As the former CPO for SAP with the overall responsibility for source-to-pay, I transformed the internal procurement function of a company with approximately $4 billion spend, 800,000 invoices, and 1 million trips. We did this by introducing a global category management, one end-to-end source-to-pay process and cloud solutions for goods, services, temp labor, and travel. And as chief operating officer of SAP Ariba, the world’s largest, most global business network and provider of cloud-based applications, I am part of a team that is fundamentally changing the way procurement is done.
I’ve learned a few things along the way and look forward to sharing them among a unique community of peers.
Procurement goes digital
The Internet of Things is revolutionizing the procurement function, making simpler, smarter, and more strategic than ever. And savvy CPOs are embracing it to become chief value officers and transforming their operations.
Disrupt and conquer
Digitization and disruptive technologies like 3D printing, machine-to-machine communication, and self-driving cars are changing the world and the way we work. We can only speculate about the next mega-trends coming up and the changes they will bring. But if the past is any indication, they will be big. Think about how smartphones have changed the way we tightly link our business and private lives and how we have changed to stay connected and be “always on.”

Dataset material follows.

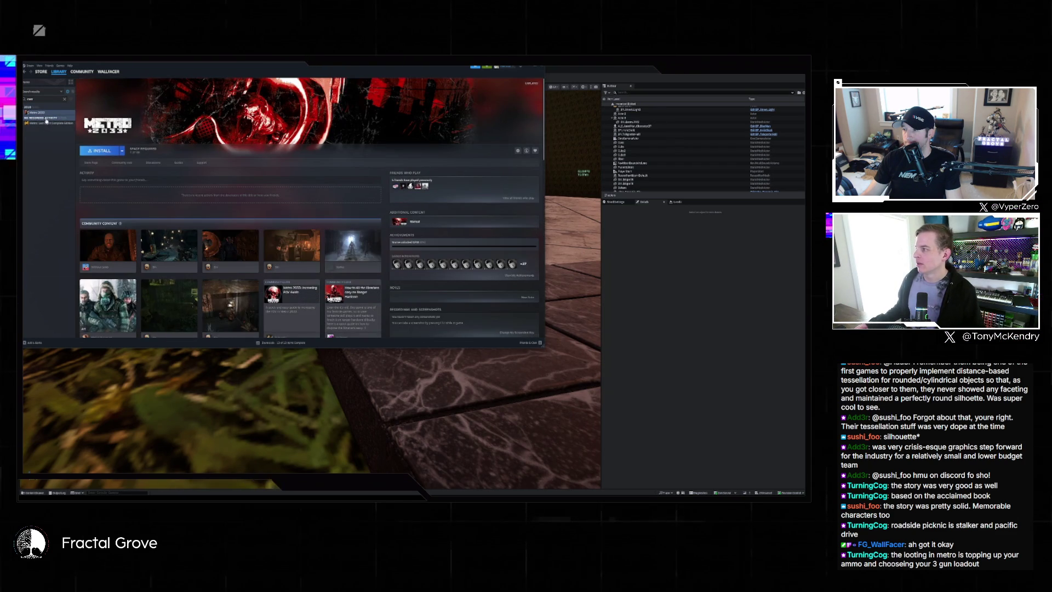
click(48, 123)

Beyond savings and efficiencies
Over the past decades, procurement has evolved from an operative, administrative service into a more strategic function. Business partnering has changed the purpose of procurement from cost-cutting to value-generation.
The traditional term purchasing has quite often been used to describe the transactional process of buying. Purchasing was a function to buy and process goods and services for different lines of businesses. This is still the key function of procurement.

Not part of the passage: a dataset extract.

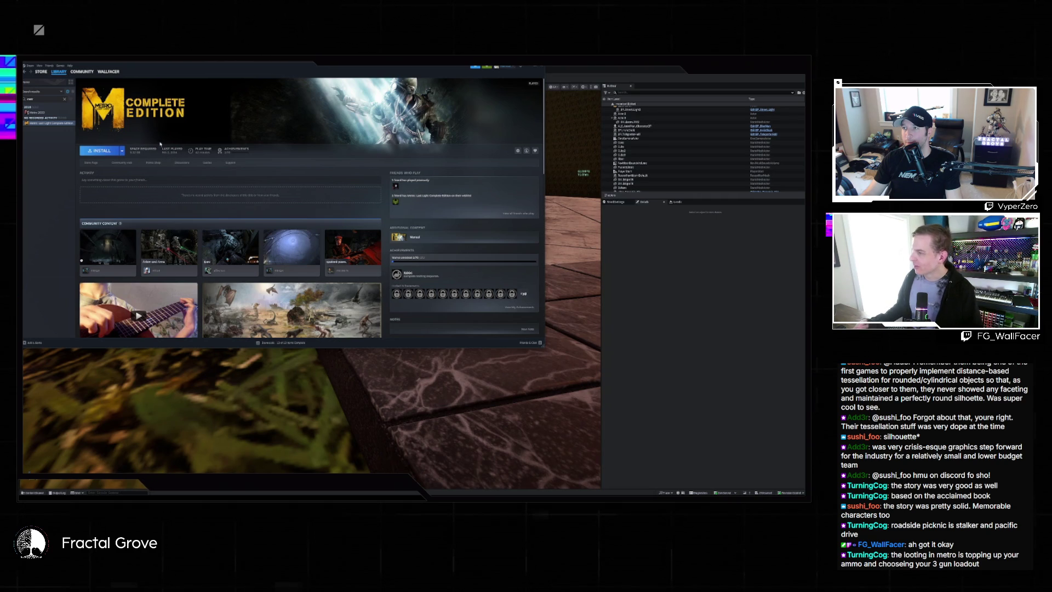
click(48, 113)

But the spectrum of tasks is expanding consistently as the value procurement can deliver to the business has become clearer. Predominantly, procurement can contribute in two dimensions:
- Leverage the purchasing power of a company to get the best price and desired quality for goods and services to be delivered at a certain time
- Embrace automation to eliminate slow and paper-based processes and reduce transactional costs
Both dimensions have one target: to reduce the company’s costs. But procurement can do much more than cut costs and improve the bottom line. Procurement is the only function overseeing all lines of businesses and can bundle all demand across the company. And procurement teams can leverage the insights and relationships they have as a result to drive strategic actions.
Procurement can, for instance, leverage disruptive technology trends like 3D printing to change the way spare parts get purchased: Instead of searching for them in a catalog, get them printed next door. Or procurement might use drones to deliver maintenance repairs to a production line ordered by a system based on a failure reported by an Internet-of-Things sensor.
The future looks bright
In the future, the chief procurement officer will be the chief value officer, not measured on savings delivered, but value created. And procurement will become a driver for business innovations that define the future of a more strategic function.